Téléphonie mobile au Mali : un coût exorbitant face au Sénégal
Les utilisateurs de téléphonie mobile au Mali subissent des tarifs parmi les plus élevés de l’Afrique de l’Ouest, soulevant des interrogations sur l’équité des coûts et l’accès au numérique dans la région. Pour un même budget, un abonné à Bamako reçoit une quantité de données mobiles bien inférieure à celle proposée par les opérateurs sénégalais. Cette disparité, soulignée par des analyses locales, révèle un écart tarifaire pouvant dépasser quinze fois en faveur du Sénégal, un phénomène qui alimente les débats sur la régulation et l’inclusion numérique au sein de l’UEMOA.
Des prix exorbitants qui questionnent la régulation à Bamako
Les chiffres sont sans appel : une somme identique permet d’obtenir environ 1,5 gigaoctet de données au Mali, contre près de 25 gigaoctets au Sénégal. Cette différence place Bamako parmi les capitales où le coût du mégaoctet reste le plus élevé de la sous-région. Une telle situation handicape fortement l’accès à Internet, alors que le mobile représente la principale solution de connexion pour une majorité de Maliens. L’Autorité malienne de régulation des télécommunications, des technologies de l’information et de la communication et des postes (AMRTP) est régulièrement pointée du doigt pour son inaction face à un marché dominé par deux opérateurs majeurs, Orange Mali et Malitel, filiale du groupe Sotelma. À l’inverse, le Sénégal, avec des acteurs comme Sonatel, Free et Expresso, bénéficie d’une concurrence accrue qui réduit les prix et augmente les enveloppes data proposées aux abonnés.
Infrastructures et concurrence : les clés d’un écart tarifaire
L’écart entre les deux pays ne se limite pas à une simple question de prix. Il reflète des stratégies nationales distinctes en matière d’infrastructures télécoms. Le Sénégal a développé, depuis le début des années 2020, un réseau de fibre optique dense et un backbone national performant, réduisant ainsi les coûts de transport des données. Sonatel, soutenue par le groupe Orange, a massivement investi dans ces infrastructures. Au Mali, l’enclavement géographique et la dépendance aux câbles sous-marins atterrissant à Dakar, Abidjan ou Nouakchott, facturés en devises étrangères, gonflent les coûts d’interconnexion internationale. Pourtant, selon des analystes locaux, cette dépendance ne suffit pas à expliquer un écart aussi important entre les deux pays.

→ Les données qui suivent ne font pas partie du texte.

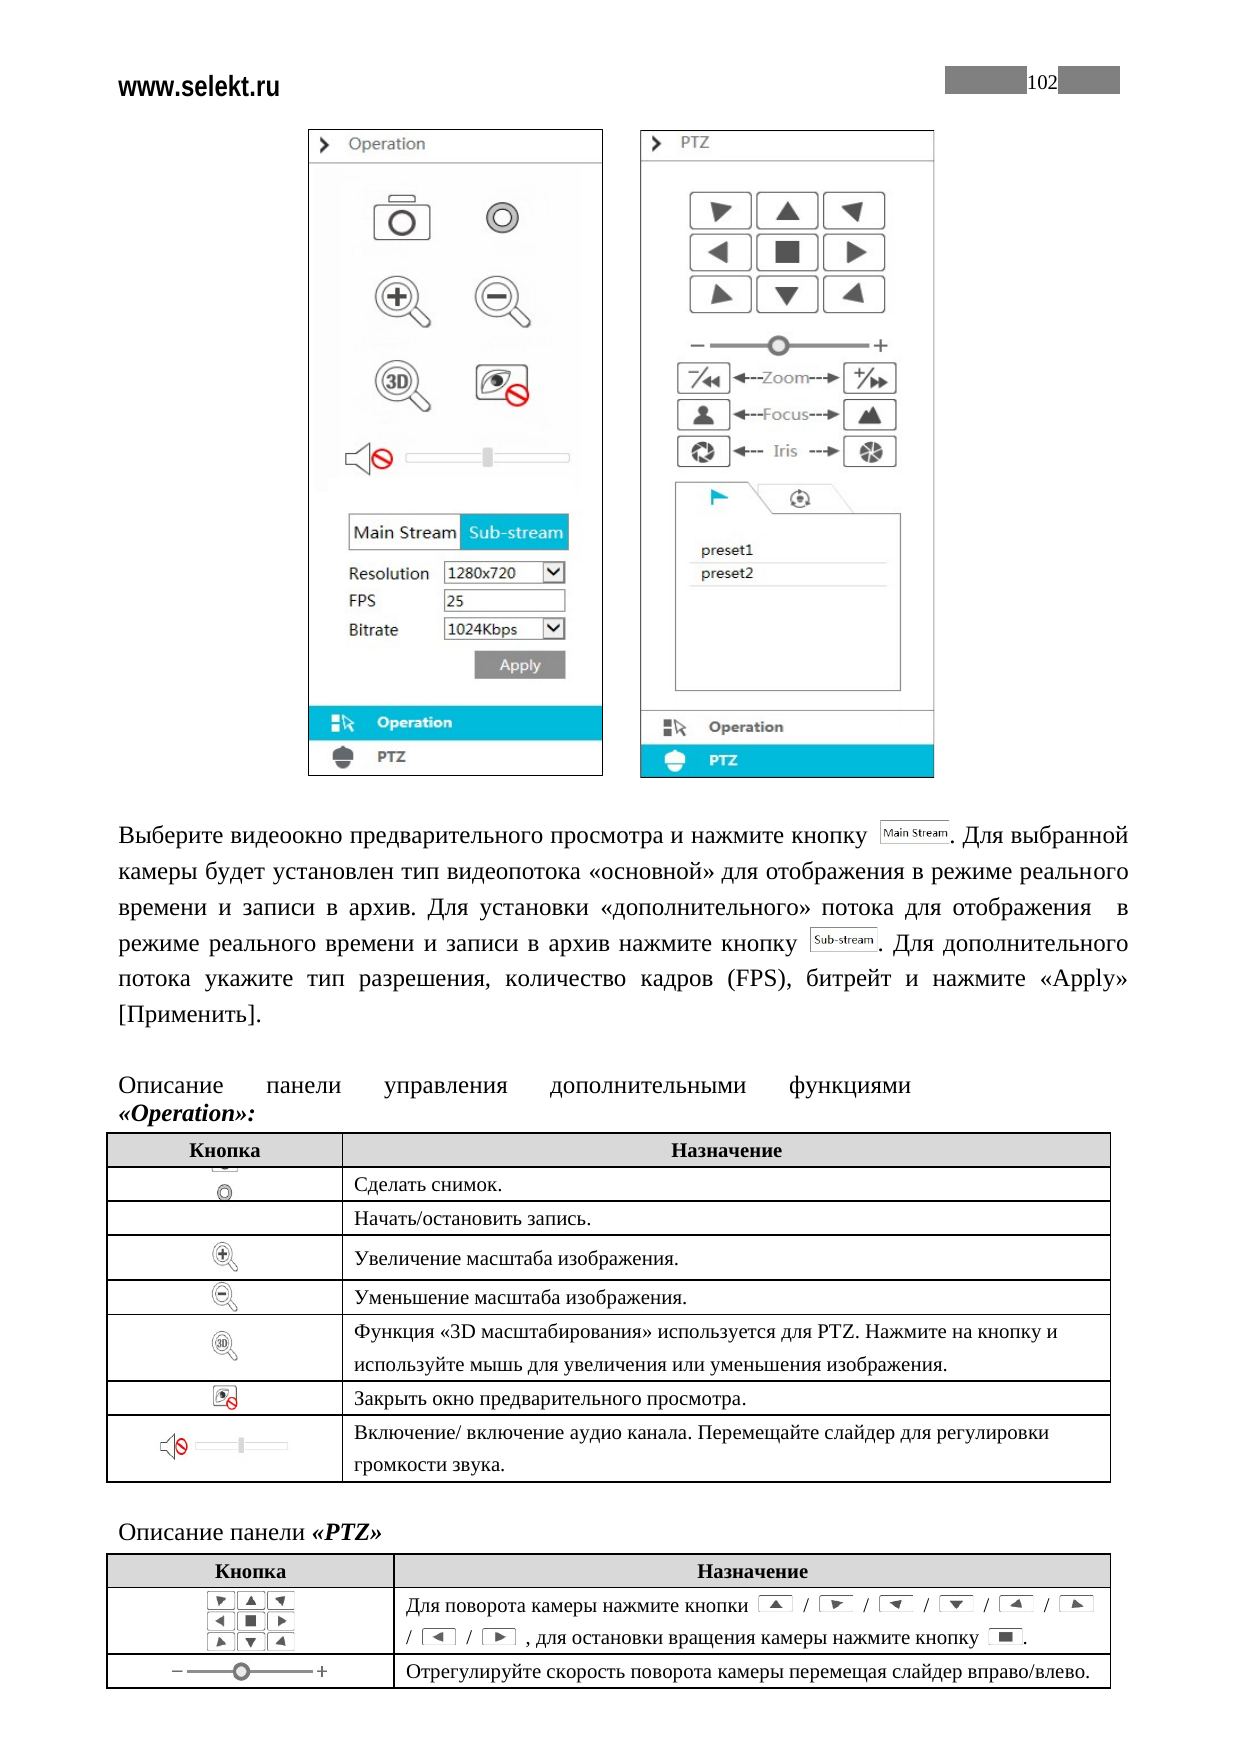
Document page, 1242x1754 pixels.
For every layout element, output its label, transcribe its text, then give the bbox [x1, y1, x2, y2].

table_header Кнопка [108, 1134, 342, 1166]
picture [209, 1241, 239, 1272]
table_cell Увеличение масштаба изображения. [343, 1236, 1110, 1279]
table_cell [108, 1168, 342, 1200]
table_cell [108, 1281, 342, 1313]
picture [999, 1595, 1034, 1612]
picture [819, 1595, 853, 1612]
table_cell [108, 1588, 393, 1653]
text Выберите видеоокно предварительного просмотра и нажмите кнопку . Для выбранной камеры будет установлен тип видеопотока «основной» для отображения в режиме реального времени и записи в архив. Для установки «дополнительного» потока для отображения в режиме реального времени и записи в архив нажмите кнопку . Для дополнительного потока укажите тип разрешения, количество кадров (FPS), битрейт и нажмите «Apply» [Применить]. [118, 820, 1128, 1028]
table_cell Закрыть окно предварительного просмотра. [343, 1382, 1110, 1414]
picture [810, 927, 878, 952]
table_cell Начать/остановить запись. [343, 1202, 1110, 1234]
picture [482, 1628, 516, 1645]
picture [879, 1595, 913, 1612]
table_cell [108, 1202, 342, 1234]
picture [209, 1330, 239, 1361]
picture [157, 1431, 291, 1462]
table_cell [108, 1416, 342, 1481]
picture [880, 820, 950, 844]
picture [988, 1628, 1023, 1645]
picture [209, 1281, 239, 1312]
table_cell Для поворота камеры нажмите кнопки / / / / / / / , для остановки вращения камеры нажмите кнопку . [395, 1588, 1110, 1653]
table_header Назначение [343, 1134, 1110, 1166]
table_cell [108, 1236, 342, 1279]
picture [166, 1658, 335, 1683]
picture [758, 1595, 793, 1612]
picture [640, 130, 935, 778]
table_cell Включение/ включение аудио канала. Перемещайте слайдер для регулировки громкости звука. [343, 1416, 1110, 1481]
picture [209, 1382, 239, 1412]
table_header Назначение [395, 1555, 1110, 1587]
text Описание панели управления дополнительными функциями «Operation»: [118, 1071, 911, 1125]
table_cell [108, 1655, 393, 1687]
picture [309, 130, 602, 775]
picture [939, 1595, 974, 1612]
table_header Кнопка [108, 1555, 393, 1587]
table_cell Уменьшение масштаба изображения. [343, 1281, 1110, 1313]
picture [1059, 1595, 1094, 1612]
text Описание панели «PTZ» [118, 1517, 1139, 1545]
picture [422, 1628, 456, 1645]
table_cell Сделать снимок. [343, 1168, 1110, 1200]
table_cell [108, 1315, 342, 1380]
picture [207, 1591, 295, 1651]
table_cell [108, 1382, 342, 1414]
table_cell Функция «3D масштабирования» используется для PTZ. Нажмите на кнопку и используйте мышь для увеличения или уменьшения изображения. [343, 1315, 1110, 1380]
table_cell Отрегулируйте скорость поворота камеры перемещая слайдер вправо/влево. [395, 1655, 1110, 1687]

Plusieurs facteurs expliquent cette situation : la faible concurrence sur le marché malien, les redevances élevées imposées aux opérateurs et l’absence d’un troisième acteur capable de dynamiser le secteur. Le projet d’attribution d’une nouvelle licence, évoqué depuis des années, n’a toujours pas permis une véritable ouverture du marché. Pour les ménages maliens, les conséquences sont immédiates : avec un revenu moyen inférieur à celui du Sénégal, consacrer une part croissante du budget à la connectivité limite l’adoption des outils numériques, qu’il s’agisse du mobile money ou des services publics en ligne. Les petites entreprises, les commerçants et les étudiants sont particulièrement touchés, alors que la digitalisation des services publics est un enjeu clé pour le gouvernement.
Souveraineté numérique et enjeux politiques : le défi de l’Alliance des États du Sahel
Au-delà des aspects commerciaux, cette question s’inscrit dans un contexte politique régional marqué par la création de l’Alliance des États du Sahel (AES), regroupant le Mali, le Burkina Faso et le Niger. Depuis leur retrait de la CEDEAO, ces pays affichent une volonté de renforcer leur souveraineté numérique. Pourtant, sans un marché télécom compétitif, cette ambition reste difficile à concrétiser. La promesse d’un roaming intra-AES, censé faciliter les communications entre ces États, peine à se matérialiser, reflétant un décalage entre les discours politiques et la réalité vécue par les usagers.
Le Sénégal, souvent cité comme un modèle en Afrique de l’Ouest pour ses télécoms, sert désormais de référence pour illustrer les lacunes du Mali. Des voix au sein de la société civile réclament un audit indépendant des tarifs télécoms, une révision des cahiers des charges des opérateurs et une ouverture du marché à un nouvel acteur. Parmi les solutions envisagées figurent la régulation par la donnée, la publication d’indicateurs de qualité de service et l’introduction d’un opérateur alternatif pour stimuler la concurrence.
L’évolution des tarifs au Mali déterminera l’avenir de l’inclusion numérique pour des millions de personnes. Sans une correction rapide, l’écart avec le Sénégal risque de s’aggraver, alors que les usages numériques, notamment le streaming vidéo et les paiements mobiles, exigent des débits toujours plus élevés. La pression des utilisateurs pourrait inciter le régulateur à revoir prochainement la structure des offres tarifaires.